I think that your problem has a simple solution if you put "OR" into xpath.
WebDriverWait wait = new WebDriverWait(driver, 60);
wait.until(ExpectedConditions.visibilityOfElementLocated(By.xpath("//h2[#class='....'] | //h3[#class='... ']")));
Then, to print the result use for example:
if(driver.findElements(By.xpath("//h2[#class='....']")).size()>0){
driver.findElement(By.xpath("//h2[#class='....']")).getText();
}else{
driver.findElement(By.xpath("//h3[#class='....']")).getText();
}
You can also use a CSSSelector like this:
wait.until(ExpectedConditions.visibilityOfElementLocated(By.cssSelector("h2.someClass, h3.otherClass")));
Replace someClass and otherClass with what you had in [...] in the xpath.
Unfortunately, there is no such a command. You can overcome this by try and catch, or I would better recommend you to use open source Ruby library Watir.
There is an alternative way to wait but it isnt using expected conditions and it uses a lambda expression instead..
wait.Until(x => driver.FindElements(By.Xpath("//h3[#class='... ']")).Count > 0 || driver.FindElements(By.Xpath("//h2[#class='... ']")).Count > 0);
If you have a variable number of conditions to satisfy, you can leverage a generic list such as Java's ArrayList<> as shown here, and then do the following:
//My example is waiting for any one of a list of URLs (code is java)

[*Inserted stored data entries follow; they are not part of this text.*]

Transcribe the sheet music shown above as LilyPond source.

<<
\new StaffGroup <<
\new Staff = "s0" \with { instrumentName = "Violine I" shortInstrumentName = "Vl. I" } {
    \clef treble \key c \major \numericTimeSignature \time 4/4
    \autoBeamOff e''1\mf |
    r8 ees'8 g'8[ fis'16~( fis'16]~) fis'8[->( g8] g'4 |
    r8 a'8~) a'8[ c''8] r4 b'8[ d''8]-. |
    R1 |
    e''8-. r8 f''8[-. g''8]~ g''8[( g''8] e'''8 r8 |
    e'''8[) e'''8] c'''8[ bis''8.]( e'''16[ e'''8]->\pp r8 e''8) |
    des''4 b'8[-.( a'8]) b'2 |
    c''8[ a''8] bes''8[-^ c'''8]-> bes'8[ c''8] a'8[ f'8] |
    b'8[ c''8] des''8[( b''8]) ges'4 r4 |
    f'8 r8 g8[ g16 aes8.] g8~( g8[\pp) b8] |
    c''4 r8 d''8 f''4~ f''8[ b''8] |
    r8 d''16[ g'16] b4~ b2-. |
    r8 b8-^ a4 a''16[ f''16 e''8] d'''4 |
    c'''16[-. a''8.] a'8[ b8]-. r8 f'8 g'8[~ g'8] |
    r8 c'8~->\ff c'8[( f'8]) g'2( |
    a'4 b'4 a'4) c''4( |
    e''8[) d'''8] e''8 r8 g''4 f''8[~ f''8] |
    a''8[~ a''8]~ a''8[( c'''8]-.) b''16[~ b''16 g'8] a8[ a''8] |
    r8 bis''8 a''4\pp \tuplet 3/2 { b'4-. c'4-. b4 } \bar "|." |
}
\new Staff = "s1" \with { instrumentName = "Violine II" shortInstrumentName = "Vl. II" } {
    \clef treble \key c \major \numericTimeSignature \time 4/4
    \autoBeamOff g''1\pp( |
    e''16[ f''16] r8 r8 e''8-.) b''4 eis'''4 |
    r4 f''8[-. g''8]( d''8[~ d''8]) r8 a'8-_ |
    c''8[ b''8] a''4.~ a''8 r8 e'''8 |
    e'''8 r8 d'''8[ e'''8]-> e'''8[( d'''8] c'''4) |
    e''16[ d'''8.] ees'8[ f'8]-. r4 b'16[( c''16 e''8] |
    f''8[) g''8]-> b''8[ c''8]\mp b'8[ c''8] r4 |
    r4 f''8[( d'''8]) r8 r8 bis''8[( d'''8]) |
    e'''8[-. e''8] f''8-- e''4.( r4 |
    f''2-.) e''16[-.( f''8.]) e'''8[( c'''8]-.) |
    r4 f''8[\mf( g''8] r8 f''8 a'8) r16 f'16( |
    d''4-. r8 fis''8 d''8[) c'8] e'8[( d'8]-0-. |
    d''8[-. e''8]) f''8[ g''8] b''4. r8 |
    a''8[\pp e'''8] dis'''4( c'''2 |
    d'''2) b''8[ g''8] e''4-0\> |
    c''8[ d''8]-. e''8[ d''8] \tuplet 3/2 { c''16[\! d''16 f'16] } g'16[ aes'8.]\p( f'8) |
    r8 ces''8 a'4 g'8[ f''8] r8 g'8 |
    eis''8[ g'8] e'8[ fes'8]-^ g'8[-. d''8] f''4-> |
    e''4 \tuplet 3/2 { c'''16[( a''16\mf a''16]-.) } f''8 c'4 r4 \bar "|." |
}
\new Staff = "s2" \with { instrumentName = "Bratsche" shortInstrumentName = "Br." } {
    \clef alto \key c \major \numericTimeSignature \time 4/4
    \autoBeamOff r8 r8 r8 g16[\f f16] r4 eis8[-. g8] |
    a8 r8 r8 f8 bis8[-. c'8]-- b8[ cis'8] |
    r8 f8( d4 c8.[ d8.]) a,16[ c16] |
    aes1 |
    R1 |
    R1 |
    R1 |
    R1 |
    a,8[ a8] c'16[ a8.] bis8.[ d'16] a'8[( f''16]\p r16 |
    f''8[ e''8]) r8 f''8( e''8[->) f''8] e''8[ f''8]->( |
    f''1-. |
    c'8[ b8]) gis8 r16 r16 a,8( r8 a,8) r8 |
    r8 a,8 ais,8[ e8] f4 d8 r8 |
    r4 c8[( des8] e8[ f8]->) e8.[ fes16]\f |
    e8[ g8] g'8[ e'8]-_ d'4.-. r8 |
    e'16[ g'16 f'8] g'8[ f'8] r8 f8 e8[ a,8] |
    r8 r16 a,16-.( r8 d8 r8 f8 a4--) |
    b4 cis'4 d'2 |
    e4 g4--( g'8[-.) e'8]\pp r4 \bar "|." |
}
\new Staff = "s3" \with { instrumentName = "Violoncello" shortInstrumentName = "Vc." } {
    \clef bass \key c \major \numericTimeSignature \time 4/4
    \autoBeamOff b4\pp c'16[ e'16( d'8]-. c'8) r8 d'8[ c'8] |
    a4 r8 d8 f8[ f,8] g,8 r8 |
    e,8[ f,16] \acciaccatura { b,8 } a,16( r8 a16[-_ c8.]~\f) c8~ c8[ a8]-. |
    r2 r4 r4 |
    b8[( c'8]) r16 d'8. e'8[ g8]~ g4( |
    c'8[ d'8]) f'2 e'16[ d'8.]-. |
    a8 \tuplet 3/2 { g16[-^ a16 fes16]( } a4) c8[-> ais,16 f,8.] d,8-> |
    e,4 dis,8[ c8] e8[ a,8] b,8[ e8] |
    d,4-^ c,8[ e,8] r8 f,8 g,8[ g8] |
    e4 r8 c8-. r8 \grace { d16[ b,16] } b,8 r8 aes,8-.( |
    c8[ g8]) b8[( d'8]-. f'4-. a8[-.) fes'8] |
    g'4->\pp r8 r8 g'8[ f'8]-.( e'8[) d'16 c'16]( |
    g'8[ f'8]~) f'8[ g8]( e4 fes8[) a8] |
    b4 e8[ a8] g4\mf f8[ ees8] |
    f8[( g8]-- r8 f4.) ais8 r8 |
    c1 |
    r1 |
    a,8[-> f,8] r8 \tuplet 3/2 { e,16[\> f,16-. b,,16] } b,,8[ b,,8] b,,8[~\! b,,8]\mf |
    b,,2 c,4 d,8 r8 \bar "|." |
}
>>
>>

public void waitUntilUrls(List<String> urls) {
if(null != urls && urls.size() > 0) {
System.out.println("Waiting at " + _driver.getCurrentUrl() + " for " + urls.size() + " urls");
List<ExpectedCondition<Boolean>> conditions = new ArrayList<>();
for (String url : urls) {
conditions.add(ExpectedConditions.urlContains(url));
}
WebDriverWait wait = new WebDriverWait(_driver, 30);
ExpectedCondition<Boolean>[] x = new ExpectedCondition[conditions.size()];
x = conditions.toArray(x);
wait.until(ExpectedConditions.or(x)); // "OR" selects from among your ExpectedCondition<Boolean> array
}
}
wait.until(
ExpectedConditions.or(
ExpectedConditions.elementToBeClickable(By.xpath("yourXpath"),
ExpectedConditions.elementToBeClickable(By.xpath("yourAnotherXpath")
)
);
There is a simple solution for this, using an Explicit Wait:
wait.until(ExpectedConditions.presenceOfElementLocated(By.xpath("//*[#id='FirstElement' or #id='SecondElement']")));
Before this I was trying to use wait.until(ExpectedConditions.or(..., which was not compatible with selenium versions before 2.53.0.